His shoulders went tight. “My father has always been there, for birthdays and my graduation and such. But we’re very different people. I’ve been in training to be the royal heir, but other than actual talk about the kingdom and my role in taking care of it, we really haven’t... I don’t know. Connected.”

Jane nodded. She looked sympathetic. It rubbed him raw, and he shifted on the bed, putting his notebook down.

“The thing is, I didn’t realize until he had his stroke just how tenuous our relationship was,” he found himself admitting. “I may not be close to him, but I didn’t want him to die without feeling more than just a sense of distant obligation. He is my father, and I love him. I just didn’t know how to get that across.”

Without warning, she took his hand in hers, giving it a reassuring squeeze. “Parents are hard,” she said quietly.
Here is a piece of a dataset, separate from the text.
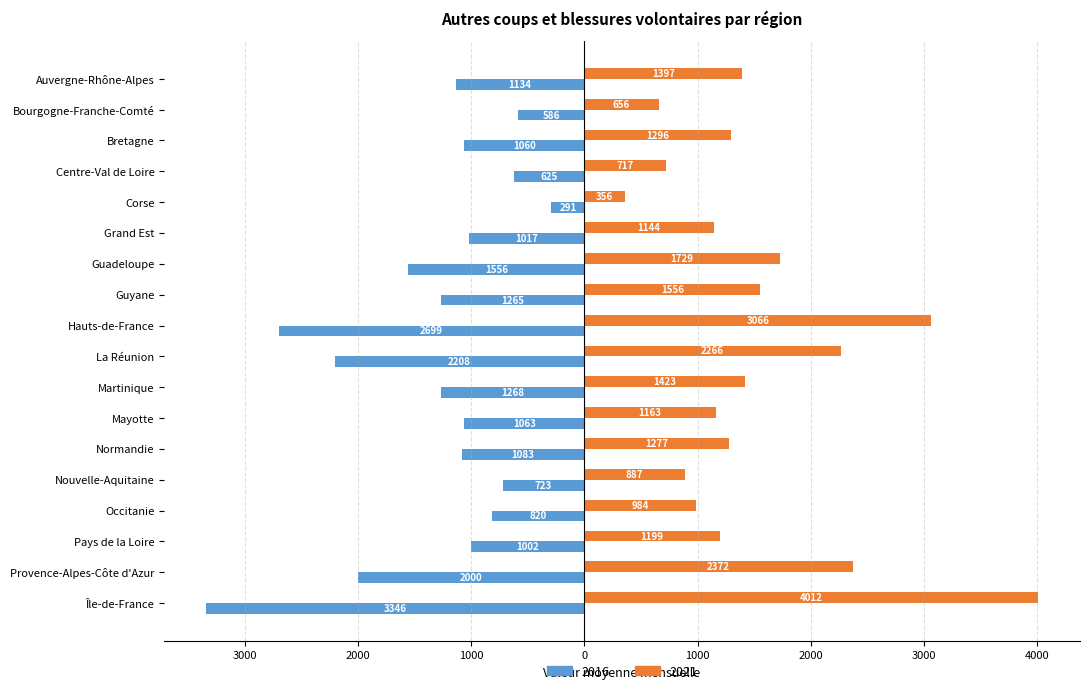

At Guyane, list the series in order from smallest to largest.

16, 21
And he abruptly remembered her own issues with her mother... and her father.

“Did you forgive him?” he asked her quietly. “Your father.”

“For keeping that secret?” She bit her lip, and he was momentarily distracted into wishing he could bite it for her. “Well... yes. Sort of? It was hard. I feel like, in trying to protect me, he just hurt me more. And I kind of feel like it wasn’t me he was trying to protect, really—it was himself. He couldn’t deal with the truth, or my reaction to it, so he just lied and shut me down.”

“You understand,” Ben said.

She was still holding his hand. “I get it,” she agreed.

He looked down where their hands were clasped and almost instinctively wanted to brush a kiss across her knuckles—maybe in gratitude for her understanding. Instead, he released her. “My father’s keen on justice,” he said. “And he believes in change, and he made a lot of policy shifts once he ascended the throne. Mother said that he’s always been very passionate about the things he cares about, even when he was a child. She said it’s one thing that I’ve always seemed to take after him in.”

“He’s a hard-line traditionalist, keen on justice,” she jotted down. “Passionate idealist. Got it. Now let’s see who might be a good match for that.”